Report: Investors Buying Foreclosures on West Coast
By: Esther Cho
For West coast states, the foreclosure wave is reported to be dying down as third parties, who are typically investors, snatch up foreclosed homes, according to the February 2012 ForeclosureRadar report, which only includes Arizona, California, Nevada, Oregon, and Washington.
While third party sales were down month-over-month, as a percentage of all sales, third parties purchased 37.6 percent of foreclosures, up from 20.3 percent a year earlier, and 2.2 percent in February 2008, according to the report.
From February 2011 to February 2012, foreclosure sales to third parties increased 84.62 percent in Oregon, 61.33 percent in Nevada, 39.72 percent in California, 23.31 percent in Arizona, and 7.35 percent for Washington.
Foreclosure filings dropped in California, Nevada, and Washington on a month-over-month basis, while Arizona saw a 6 percent increase and Oregon jumped 39.4 percent.
“Government intervention into the foreclosure crisis has clearly succeeded in slowing foreclosures. Unfortunately, it has also largely failed to deal with the real problem-negative equity. While principal balance reductions and short sales are friendlier than foreclosures for eliminating negative equity, foreclosures are an extremely effective, if perhaps crude, cure as well.” Stated Sean O’Toole, founder and CEO of ForeclosureRadar.
Even though Nevada’s foreclosure starts dropped 14.5 percent on a month-over-month basis, the foreclosure timelines increased 21.6 percent, going up from 301 days to 366 days. Time to foreclosure is the average number of days between the filing of the Notice of Default (NOD) and the day a property in foreclosure goes to sale at an auction.

## Work request 1:
Answer these questions from the foreclosure article:
(a) What percentage of foreclosures did third parties purchase, according to the February 2012 report?
(b) Which state had the largest increase in foreclosure sales to third parties from February 2011 to February 2012, and by how much?
(c) Who is the founder and CEO of ForeclosureRadar?
## Work request 2:
Write a continuation of the article on West Coast foreclosures, starting after its last sentence.
The listing that comes next has no connection to the article on West Coast foreclosures.

(Source records)
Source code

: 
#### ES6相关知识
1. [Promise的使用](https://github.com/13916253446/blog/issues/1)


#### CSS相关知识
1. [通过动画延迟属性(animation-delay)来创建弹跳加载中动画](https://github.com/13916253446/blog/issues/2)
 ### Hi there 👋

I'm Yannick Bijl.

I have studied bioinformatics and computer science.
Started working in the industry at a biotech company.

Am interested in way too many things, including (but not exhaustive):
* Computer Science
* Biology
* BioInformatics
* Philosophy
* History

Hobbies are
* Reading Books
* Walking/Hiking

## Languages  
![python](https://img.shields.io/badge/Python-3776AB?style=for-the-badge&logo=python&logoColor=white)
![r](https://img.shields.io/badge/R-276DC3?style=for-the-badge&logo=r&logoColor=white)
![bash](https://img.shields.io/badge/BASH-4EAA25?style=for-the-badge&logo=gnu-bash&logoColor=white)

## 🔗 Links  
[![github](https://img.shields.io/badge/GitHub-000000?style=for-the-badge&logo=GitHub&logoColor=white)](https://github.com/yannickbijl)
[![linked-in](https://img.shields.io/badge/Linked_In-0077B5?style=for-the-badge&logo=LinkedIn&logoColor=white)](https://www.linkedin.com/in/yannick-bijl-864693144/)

## Task output 1:
(a) 37.6 percent.
(b) Oregon, with an increase of 84.62 percent.
(c) Sean O'Toole.

## Task output 2:
“While I believe banks should be strongly encouraged to work with homeowners who fall behind, there will be uncooperative homeowners,” said O’Toole. “Passing laws to essentially eliminate foreclosures, as they appear to have accomplished in Nevada, and are now contemplating with similar draconian measures in California, is likely to do more harm then good.”
Nevada passed a law that took effect on October 1 which forbids trustees that are a subsidiary of a foreclosing bank to handle the foreclosure.
Mike Daniel, ForeclosureRadar marketing director, explained that the law led to stricter requirements on filing new Notices of Default.
“Essentially, banks in this situation have had to restructure their practices in Nevada, and in turn brought NODs to almost a stand still,” said Daniel. “We feel this law specifically targeted ReconTrust, the in-house trustee for Bank of America and Countrywide, which handles a lion’s share of the loans in the state. Without their ability to keep things moving along, the process comes to a halt.”
The time it takes to foreclose also increased on a month-over-month basis in Oregon also by 7.1 percent, with an average of 167 days to foreclosure. California increased by 6.5 percent in February and averaged 264 days to foreclosure. Other West coast states saw a decrease.
Foreclosure sales also dropped on a month-over-month basis in all states, with Nevada seeing the largest drop at 40 percent and Oregon following behind at 32.3 percent.